Typed Netstrings
Sunday, March 20, 2011
A few hours ago, Zed Shaw tweeted about an experiment creating typed netstrings:
An experiment in tagging netstrings with the types of their data as an alternative to JSON: https://codepad.org/xct0E5ac
I thought that an implementation in Factor would contrast nicely with Zed’s Python version. The basic idea is to support four kinds of data types:
- Text
- Numbers
- Lists
- Dictionaries (e.g., maps or associations)
First, some imports:
USING: arrays combinators formatting hashtables kernel
math.parser sequences splitting ;
An encoded payload value looks something like
“{LENGTH}:{PAYLOAD}{TYPE}
”. We can write a simple word to parse a
string that looks like that into its parts:
: parse-payload ( data -- remain payload payload-type )

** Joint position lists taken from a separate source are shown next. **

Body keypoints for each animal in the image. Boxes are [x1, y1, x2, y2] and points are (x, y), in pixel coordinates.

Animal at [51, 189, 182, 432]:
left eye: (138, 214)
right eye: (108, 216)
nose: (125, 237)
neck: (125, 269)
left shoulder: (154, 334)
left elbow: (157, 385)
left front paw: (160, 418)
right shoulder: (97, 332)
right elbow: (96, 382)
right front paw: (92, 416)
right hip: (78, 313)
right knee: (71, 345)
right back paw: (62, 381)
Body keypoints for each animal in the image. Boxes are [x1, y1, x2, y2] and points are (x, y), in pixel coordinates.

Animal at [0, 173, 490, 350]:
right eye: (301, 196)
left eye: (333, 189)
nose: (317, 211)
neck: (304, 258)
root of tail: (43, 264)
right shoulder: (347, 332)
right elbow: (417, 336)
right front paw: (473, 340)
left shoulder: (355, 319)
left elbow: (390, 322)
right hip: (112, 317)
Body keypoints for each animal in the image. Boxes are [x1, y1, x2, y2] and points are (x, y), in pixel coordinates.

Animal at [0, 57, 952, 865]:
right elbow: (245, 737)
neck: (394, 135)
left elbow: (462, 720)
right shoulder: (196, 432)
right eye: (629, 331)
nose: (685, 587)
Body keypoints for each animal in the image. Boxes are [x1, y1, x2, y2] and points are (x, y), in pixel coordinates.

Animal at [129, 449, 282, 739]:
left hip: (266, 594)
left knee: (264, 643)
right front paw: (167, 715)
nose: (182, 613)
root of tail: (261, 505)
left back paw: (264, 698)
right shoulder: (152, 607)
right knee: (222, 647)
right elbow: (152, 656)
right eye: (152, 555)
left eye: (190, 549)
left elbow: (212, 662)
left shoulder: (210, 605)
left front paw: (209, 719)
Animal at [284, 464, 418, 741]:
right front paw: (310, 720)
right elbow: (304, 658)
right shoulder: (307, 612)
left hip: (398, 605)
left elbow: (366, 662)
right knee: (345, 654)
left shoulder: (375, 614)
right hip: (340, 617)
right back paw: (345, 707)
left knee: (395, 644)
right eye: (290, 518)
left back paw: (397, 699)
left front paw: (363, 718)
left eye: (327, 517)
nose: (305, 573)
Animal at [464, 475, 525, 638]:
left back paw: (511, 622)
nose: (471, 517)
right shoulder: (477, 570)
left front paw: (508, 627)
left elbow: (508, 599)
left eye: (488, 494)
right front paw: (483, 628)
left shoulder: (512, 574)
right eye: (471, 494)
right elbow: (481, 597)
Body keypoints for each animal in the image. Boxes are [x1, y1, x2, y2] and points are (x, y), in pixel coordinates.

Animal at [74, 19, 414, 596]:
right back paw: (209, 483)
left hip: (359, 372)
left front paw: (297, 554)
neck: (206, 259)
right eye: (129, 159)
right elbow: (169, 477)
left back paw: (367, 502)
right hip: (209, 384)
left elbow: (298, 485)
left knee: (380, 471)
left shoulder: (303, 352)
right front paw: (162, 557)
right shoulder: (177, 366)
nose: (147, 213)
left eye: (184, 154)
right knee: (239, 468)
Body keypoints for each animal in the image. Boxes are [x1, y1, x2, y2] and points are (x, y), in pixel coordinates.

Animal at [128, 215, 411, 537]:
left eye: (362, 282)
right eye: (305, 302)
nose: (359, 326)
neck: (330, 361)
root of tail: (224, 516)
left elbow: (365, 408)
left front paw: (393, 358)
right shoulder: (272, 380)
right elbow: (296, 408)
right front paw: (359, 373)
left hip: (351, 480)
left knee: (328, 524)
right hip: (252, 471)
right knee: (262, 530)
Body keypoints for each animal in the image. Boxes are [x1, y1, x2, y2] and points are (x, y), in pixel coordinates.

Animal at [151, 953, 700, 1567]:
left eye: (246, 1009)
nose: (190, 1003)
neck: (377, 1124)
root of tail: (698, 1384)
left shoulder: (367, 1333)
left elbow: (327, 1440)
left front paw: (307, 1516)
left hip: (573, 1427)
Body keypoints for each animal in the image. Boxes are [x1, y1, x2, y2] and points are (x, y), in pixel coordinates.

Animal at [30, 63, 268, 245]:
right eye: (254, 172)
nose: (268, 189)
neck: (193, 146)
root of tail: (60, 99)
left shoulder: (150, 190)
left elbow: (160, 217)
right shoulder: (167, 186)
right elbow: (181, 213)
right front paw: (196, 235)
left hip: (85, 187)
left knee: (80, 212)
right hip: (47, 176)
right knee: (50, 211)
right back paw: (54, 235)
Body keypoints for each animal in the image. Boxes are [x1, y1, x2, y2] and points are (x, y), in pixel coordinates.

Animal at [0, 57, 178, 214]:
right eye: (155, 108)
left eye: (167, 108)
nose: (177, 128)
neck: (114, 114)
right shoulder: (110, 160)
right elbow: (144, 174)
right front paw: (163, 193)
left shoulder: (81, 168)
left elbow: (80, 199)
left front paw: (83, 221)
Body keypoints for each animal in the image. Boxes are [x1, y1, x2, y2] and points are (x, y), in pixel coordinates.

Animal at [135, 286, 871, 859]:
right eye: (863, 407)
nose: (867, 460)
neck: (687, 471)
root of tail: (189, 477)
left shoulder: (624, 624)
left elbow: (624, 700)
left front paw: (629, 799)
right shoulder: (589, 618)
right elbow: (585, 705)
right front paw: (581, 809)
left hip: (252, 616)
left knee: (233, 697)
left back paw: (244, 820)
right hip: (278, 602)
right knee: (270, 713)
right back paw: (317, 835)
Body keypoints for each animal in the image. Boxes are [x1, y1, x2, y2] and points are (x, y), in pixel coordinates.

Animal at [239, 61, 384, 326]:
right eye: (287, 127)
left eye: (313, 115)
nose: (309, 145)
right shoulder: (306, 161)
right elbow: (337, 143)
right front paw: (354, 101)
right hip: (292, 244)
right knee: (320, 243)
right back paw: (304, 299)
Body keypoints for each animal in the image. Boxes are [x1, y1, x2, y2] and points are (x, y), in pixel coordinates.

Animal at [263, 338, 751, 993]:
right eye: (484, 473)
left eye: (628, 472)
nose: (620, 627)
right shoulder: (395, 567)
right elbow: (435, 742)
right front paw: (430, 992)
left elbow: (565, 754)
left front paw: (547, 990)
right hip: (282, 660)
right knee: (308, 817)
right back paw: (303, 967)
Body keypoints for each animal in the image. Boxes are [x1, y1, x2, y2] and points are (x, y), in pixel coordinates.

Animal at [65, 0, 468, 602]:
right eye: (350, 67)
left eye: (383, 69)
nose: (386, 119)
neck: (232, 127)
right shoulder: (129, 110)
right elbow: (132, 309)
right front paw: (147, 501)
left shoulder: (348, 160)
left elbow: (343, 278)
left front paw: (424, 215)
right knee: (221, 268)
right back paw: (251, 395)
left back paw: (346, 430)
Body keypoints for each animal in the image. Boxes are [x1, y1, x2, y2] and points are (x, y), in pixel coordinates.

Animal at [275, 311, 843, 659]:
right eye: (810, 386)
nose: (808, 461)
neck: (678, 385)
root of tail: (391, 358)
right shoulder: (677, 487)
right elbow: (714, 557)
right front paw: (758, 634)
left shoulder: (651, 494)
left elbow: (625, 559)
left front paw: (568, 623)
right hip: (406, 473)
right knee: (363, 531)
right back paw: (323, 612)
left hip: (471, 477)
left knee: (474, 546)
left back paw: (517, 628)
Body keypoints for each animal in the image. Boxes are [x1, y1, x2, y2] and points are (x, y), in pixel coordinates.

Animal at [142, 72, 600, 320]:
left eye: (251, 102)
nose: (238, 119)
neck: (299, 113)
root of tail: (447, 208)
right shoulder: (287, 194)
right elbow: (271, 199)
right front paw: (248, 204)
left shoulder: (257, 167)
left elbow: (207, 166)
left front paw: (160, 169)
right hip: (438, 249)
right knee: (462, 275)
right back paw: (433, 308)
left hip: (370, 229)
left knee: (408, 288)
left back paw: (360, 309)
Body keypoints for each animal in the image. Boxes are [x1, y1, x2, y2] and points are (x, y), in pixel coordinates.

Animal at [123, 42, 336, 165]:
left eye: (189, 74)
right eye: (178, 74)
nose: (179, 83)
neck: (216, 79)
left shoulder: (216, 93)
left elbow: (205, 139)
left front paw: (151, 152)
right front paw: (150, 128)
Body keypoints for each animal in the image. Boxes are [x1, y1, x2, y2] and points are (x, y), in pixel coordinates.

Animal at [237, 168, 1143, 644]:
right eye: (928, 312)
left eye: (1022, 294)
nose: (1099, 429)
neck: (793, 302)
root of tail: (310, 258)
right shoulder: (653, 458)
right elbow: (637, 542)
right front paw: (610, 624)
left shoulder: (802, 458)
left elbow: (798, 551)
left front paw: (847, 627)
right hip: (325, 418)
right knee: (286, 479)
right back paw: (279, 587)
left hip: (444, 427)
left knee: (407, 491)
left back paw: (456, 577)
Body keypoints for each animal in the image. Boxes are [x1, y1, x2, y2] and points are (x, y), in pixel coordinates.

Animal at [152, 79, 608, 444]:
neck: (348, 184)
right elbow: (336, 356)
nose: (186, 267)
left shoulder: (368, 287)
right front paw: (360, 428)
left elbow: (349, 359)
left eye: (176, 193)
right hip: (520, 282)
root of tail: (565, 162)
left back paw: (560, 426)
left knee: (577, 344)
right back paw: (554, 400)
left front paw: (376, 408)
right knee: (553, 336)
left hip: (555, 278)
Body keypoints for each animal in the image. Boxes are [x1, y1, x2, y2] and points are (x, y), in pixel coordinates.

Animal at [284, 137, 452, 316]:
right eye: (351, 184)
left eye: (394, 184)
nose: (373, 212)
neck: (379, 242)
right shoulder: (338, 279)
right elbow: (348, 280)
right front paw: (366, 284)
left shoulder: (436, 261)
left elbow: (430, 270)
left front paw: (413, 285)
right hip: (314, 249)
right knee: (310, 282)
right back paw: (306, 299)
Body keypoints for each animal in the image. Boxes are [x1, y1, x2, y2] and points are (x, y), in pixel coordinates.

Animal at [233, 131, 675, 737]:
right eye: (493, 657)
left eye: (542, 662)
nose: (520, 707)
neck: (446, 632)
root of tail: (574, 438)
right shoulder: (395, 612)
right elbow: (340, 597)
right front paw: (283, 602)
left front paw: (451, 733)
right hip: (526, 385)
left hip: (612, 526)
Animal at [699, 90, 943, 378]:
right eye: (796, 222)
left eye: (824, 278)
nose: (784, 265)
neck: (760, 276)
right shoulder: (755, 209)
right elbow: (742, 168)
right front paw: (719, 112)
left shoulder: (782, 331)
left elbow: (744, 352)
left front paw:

":" split1 swap string>number cut unclip swapd ;
We can build a simple parser for these “typed netstrings” (deferring for the moment, how we parse lists and dictionaries):
DEFER: parse-dict
DEFER: parse-list
: parse-tnetstring ( data -- remain value )
parse-payload {
{ CHAR: # [ string>number ] }
{ CHAR: " [ ] }
{ CHAR: } [ parse-dict ] }
{ CHAR: ] [ parse-list ] }
[ "Invalid payload type: %c" sprintf throw ]
} case ;
Parsing lists is just repeatedly parsing values until the remainder is exhausted:
: parse-list ( data -- value )
[ { } ] [
[ dup empty? not ] [ parse-tnetstring ] produce nip
] if-empty ;
Parsing dictionaries is only a little more involved. We need a way to parse successive key/value pairs, checking some simple error conditions:
: parse-pair ( data -- extra value key )
parse-tnetstring [
dup [ "Unbalanced dictionary store" throw ] unless
parse-tnetstring
dup [ "Invalid value, null not allowed" throw ] unless
] dip ;
Then we can build the dictionary, repeatedly parsing key/value pairs:
: parse-dict ( data -- value )
[ H{ } ] [
[ dup empty? not ] [ parse-pair swap 2array ] produce
nip >hashtable
] if-empty ;
And, to make the interface easy to use, we wrap our parse-tnetstring
word, checking that there was no un-parsed remainder:
: tnetstring ( data -- value )
parse-tnetstring swap [
"Had trailing junk: %s" sprintf throw
] unless-empty ;
We can show that it works on one of Zed’s more complex examples:
IN: scratchpad "34:5:hello\"22:11:12345678901#4:this\"]}" tnetstring .
H{ { "hello" { 12345678901 "this" } } }
The code (and some tests) for this is on GitHub.
Update: I added support for booleans and implemented writer words to match the reader words above. Everything is on my GitHub.